=== Begin Enclosure ===

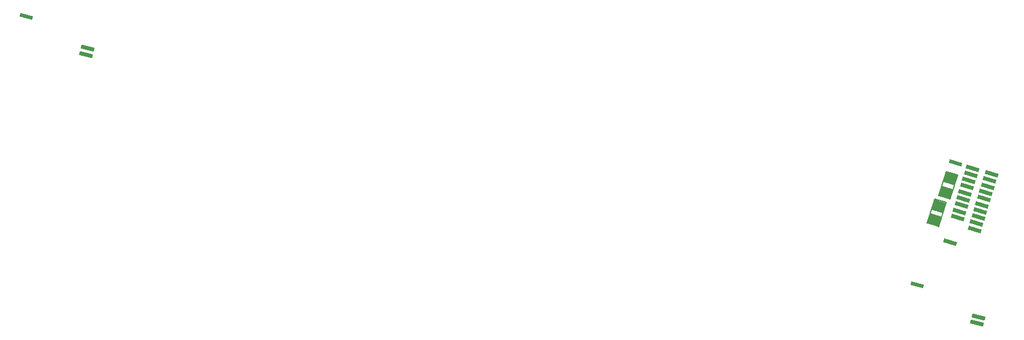
<source format=gbr>
*
G4_C Author: OrCAD GerbTool(tm) 8.1.1 Wed Jun 18 23:47:49 2003*
%LPD*%
%LNsilkbot*%
%FSLAX34Y34*%
%MOIN*%
%AD*%
%AMD25R98*
20,1,0.025000,0.000000,-0.035000,0.000000,0.035000,98.600000*
%
%AMD10R98*
20,1,0.050000,-0.025000,0.000000,0.025000,0.000000,98.600000*
%
%AMD25R98N2*
20,1,0.025000,0.000000,-0.035000,0.000000,0.035000,98.600000*
%
%AMD10R98N2*
20,1,0.050000,-0.025000,0.000000,0.025000,0.000000,98.600000*
%
%AMD25R86*
20,1,0.025000,0.000000,-0.035000,0.000000,0.035000,86.080000*
%
%AMD10R86*
20,1,0.050000,-0.025000,0.000000,0.025000,0.000000,86.080000*
%
%AMD16R5*
20,1,0.025000,-0.035000,0.000000,0.035000,0.000000,5.450000*
%
%AMD10R5*
20,1,0.050000,-0.025000,0.000000,0.025000,0.000000,5.450000*
%
%AMD16R5N2*
20,1,0.025000,-0.035000,0.000000,0.035000,0.000000,5.450000*
%
%AMD10R5N2*
20,1,0.050000,-0.025000,0.000000,0.025000,0.000000,5.450000*
%
%AMD32R3*
20,1,0.025000,0.034920,-0.002390,-0.034920,0.002390,3.950000*
%
%AMD33R3*
20,1,0.050000,-0.001710,-0.024940,0.001710,0.024940,3.950000*
%
%AMD32R3N2*
20,1,0.025000,0.034920,-0.002390,-0.034920,0.002390,3.910000*
%
%AMD33R3N2*
20,1,0.050000,-0.001710,-0.024940,0.001710,0.024940,3.910000*
%
%AMD32R3N3*
20,1,0.025000,0.034920,-0.002390,-0.034920,0.002390,3.920000*
%
%AMD33R3N3*
20,1,0.050000,-0.001710,-0.024940,0.001710,0.024940,3.920000*
%
%AMD29R80*
20,1,0.022000,0.000000,-0.040000,0.000000,0.040000,80.000000*
%
%AMD55R280*
20,1,0.022000,0.039390,-0.006950,-0.039390,0.006950,280.000000*
%
%AMD56R78*
20,1,0.022000,0.000000,-0.040000,0.000000,0.040000,78.000000*
%
%AMD29R75*
20,1,0.022000,0.000000,-0.040000,0.000000,0.040000,75.000000*
%
%AMD30R73*
20,1,0.024000,0.000000,-0.041000,0.000000,0.041000,73.000000*
%
%AMD26R73*
20,1,0.027000,0.000000,-0.036000,0.000000,0.036000,73.000000*
%
%AMD29R73*
20,1,0.022000,0.000000,-0.040000,0.000000,0.040000,73.000000*
%
%AMD29R75N2*
20,1,0.022000,0.000000,-0.040000,0.000000,0.040000,75.500000*
%
%AMD30R75*
20,1,0.024000,0.000000,-0.041000,0.000000,0.041000,75.500000*
%
%AMD29R75N3*
20,1,0.022000,0.000000,-0.040000,0.000000,0.040000,75.500000*
%
%AMD30R75N2*
20,1,0.024000,0.000000,-0.041000,0.000000,0.041000,75.500000*
%
%AMD30R75N3*
20,1,0.024000,0.000000,-0.041000,0.000000,0.041000,75.500000*
%
%AMD26R75*
20,1,0.027000,0.000000,-0.036000,0.000000,0.036000,75.500000*
%
%AMD29R75N4*
20,1,0.022000,0.000000,-0.040000,0.000000,0.040000,75.500000*
%
%AMD66R359*
20,1,0.024000,0.039690,-0.010270,-0.039690,0.010270,359.000000*
%
%AMD67R359*
20,1,0.027000,0.034850,-0.009010,-0.034850,0.009010,359.000000*
%
%AMD68R359*
20,1,0.022000,0.038730,-0.010020,-0.038730,0.010020,359.000000*
%
%AMD69R359*
20,1,0.024000,0.039500,-0.010960,-0.039500,0.010960,359.000000*
%
%AMD70R359*
20,1,0.027000,0.034690,-0.009620,-0.034690,0.009620,359.000000*
%
%AMD71R359*
20,1,0.022000,0.038550,-0.010690,-0.038550,0.010690,359.000000*
%
%AMD72R359*
20,1,0.024000,0.039300,-0.011650,-0.039300,0.011650,359.500000*
%
%AMD73R359*
20,1,0.027000,0.034520,-0.010220,-0.034520,0.010220,359.500000*
%
%AMD74R359*
20,1,0.022000,0.038360,-0.011360,-0.038360,0.011360,359.500000*
%
%ADD10R,0.050000X0.050000*%
%ADD11C,0.006000*%
%ADD12C,0.019000*%
%ADD13C,0.007900*%
%ADD14C,0.005000*%
%ADD15C,0.000800*%
%ADD16R,0.070000X0.025000*%
%ADD17R,0.068000X0.023000*%
%ADD18C,0.006000*%
%ADD19C,0.009800*%
%ADD20C,0.010000*%
%ADD21C,0.030000*%
%ADD22C,0.060000*%
%ADD23C,0.035000*%
%ADD24C,0.055000*%
%ADD25R,0.025000X0.070000*%
%ADD26R,0.027000X0.072000*%
%ADD27R,0.029000X0.058000*%
%ADD28R,0.031000X0.060000*%
%ADD29R,0.022000X0.080000*%
%ADD30R,0.024000X0.082000*%
%ADD31D10R98N2*%
%ADD32D25R86*%
%ADD33D10R86*%
%ADD34D16R5*%
%ADD35D10R5*%
%ADD36D16R5N2*%
%ADD37D10R5N2*%
%ADD38D25R98N2*%
%ADD39D10R98N2*%
%ADD40D25R86*%
%ADD41D10R86*%
%ADD42D16R5*%
%ADD43D10R5*%
%ADD44D16R5N2*%
%ADD45D10R5N2*%
%ADD46D32R3*%
%ADD47D33R3*%
%ADD48R,0.070000X0.025000*%
%ADD49D33R3N2*%
%ADD50C,0.011000*%
%ADD51C,0.036000*%
%ADD52C,0.015000*%
%ADD53R,0.070000X0.025000*%
%ADD54R,0.050000X0.050000*%
%ADD55D29R80*%
%ADD56R,0.022000X0.080000*%
%ADD57D56R78*%
%ADD58D29R75*%
%ADD59D30R73*%
%ADD60D26R73*%
%ADD61D29R73*%
%ADD62D29R75N2*%
%ADD63D30R75*%
%ADD64D29R75N3*%
%ADD65D30R75N2*%
%ADD66D30R75N3*%
%ADD67D26R75*%
%ADD68D29R75N4*%
%ADD69D66R359*%
%ADD70D67R359*%
%ADD71D68R359*%
%ADD72D69R359*%
%ADD73D70R359*%
%ADD74D71R359*%
%ADD75D72R359*%
%ADD76D73R359*%
%ADD77D74R359*%
G4_C OrCAD GerbTool Tool List *
G4_D50 1 0.0110 T 0 0*
G4_D51 3 0.0360 T 0 0*
G4_D52 2 0.0150 T 0 0*
G54D75*
G1X98362Y35898D3*
G1X98823Y37404D3*
G1X98937Y37780D3*
G1X99053Y38156D3*
G1X99168Y38533D3*
G1X99283Y38910D3*
G1X99513Y39662D3*
G1X99398Y39286D3*
G1X99628Y40038D3*
G1X99743Y40414D3*
G1X100891Y40064D3*
G1X100776Y39688D3*
G1X100661Y39312D3*
G1X100546Y38935D3*
G1X100431Y38559D3*
G1X100316Y38182D3*
G1X100201Y37805D3*
G1X100084Y37429D3*
G1X99970Y37053D3*
G1X99855Y36676D3*
G54D76*
G1X97355Y37055D3*
G1X97412Y37244D3*
G1X97467Y37420D3*
G1X97619Y37916D3*
G1X97678Y38106D3*
G1X97731Y38281D3*
G1X98124Y38324D2*
G54D18*
G1X97673Y36847D1*
G1X98125Y38325D2*
G1X97420Y38541D1*
G1X97420Y38542D2*
G1X96968Y37062D1*
G54D76*
G1X98064Y38728D3*
G1X98121Y38917D3*
G1X98176Y39093D3*
G1X98328Y39589D3*
G1X98387Y39779D3*
G1X98440Y39954D3*
G1X98833Y39997D2*
G54D18*
G1X98382Y38520D1*
G1X98834Y39998D2*
G1X98129Y40213D1*
G1X98129Y40214D2*
G1X97677Y38735D1*
G54D77*
G1X98712Y40731D3*
G54D64*
G1X96364Y33290D3*
G54D65*
G1X100096Y31341D3*
G1X100001Y30959D3*
G54D62*
G1X42128Y49670D3*
G54D63*
G1X45860Y47721D3*
G1X45765Y47339D3*
M2*

</source>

=== End Enclosure ===

Work instruction ▸
What is wanted is an exact repeat of the lines from the one with "G4_D51 3 0.0360 T 0 0*" through the last line of the listing above, and no other text.

Completed exercise ▸
G4_D51 3 0.0360 T 0 0*
G4_D52 2 0.0150 T 0 0*
G54D75*
G1X98362Y35898D3*
G1X98823Y37404D3*
G1X98937Y37780D3*
G1X99053Y38156D3*
G1X99168Y38533D3*
G1X99283Y38910D3*
G1X99513Y39662D3*
G1X99398Y39286D3*
G1X99628Y40038D3*
G1X99743Y40414D3*
G1X100891Y40064D3*
G1X100776Y39688D3*
G1X100661Y39312D3*
G1X100546Y38935D3*
G1X100431Y38559D3*
G1X100316Y38182D3*
G1X100201Y37805D3*
G1X100084Y37429D3*
G1X99970Y37053D3*
G1X99855Y36676D3*
G54D76*
G1X97355Y37055D3*
G1X97412Y37244D3*
G1X97467Y37420D3*
G1X97619Y37916D3*
G1X97678Y38106D3*
G1X97731Y38281D3*
G1X98124Y38324D2*
G54D18*
G1X97673Y36847D1*
G1X98125Y38325D2*
G1X97420Y38541D1*
G1X97420Y38542D2*
G1X96968Y37062D1*
G54D76*
G1X98064Y38728D3*
G1X98121Y38917D3*
G1X98176Y39093D3*
G1X98328Y39589D3*
G1X98387Y39779D3*
G1X98440Y39954D3*
G1X98833Y39997D2*
G54D18*
G1X98382Y38520D1*
G1X98834Y39998D2*
G1X98129Y40213D1*
G1X98129Y40214D2*
G1X97677Y38735D1*
G54D77*
G1X98712Y40731D3*
G54D64*
G1X96364Y33290D3*
G54D65*
G1X100096Y31341D3*
G1X100001Y30959D3*
G54D62*
G1X42128Y49670D3*
G54D63*
G1X45860Y47721D3*
G1X45765Y47339D3*
M2*

</source>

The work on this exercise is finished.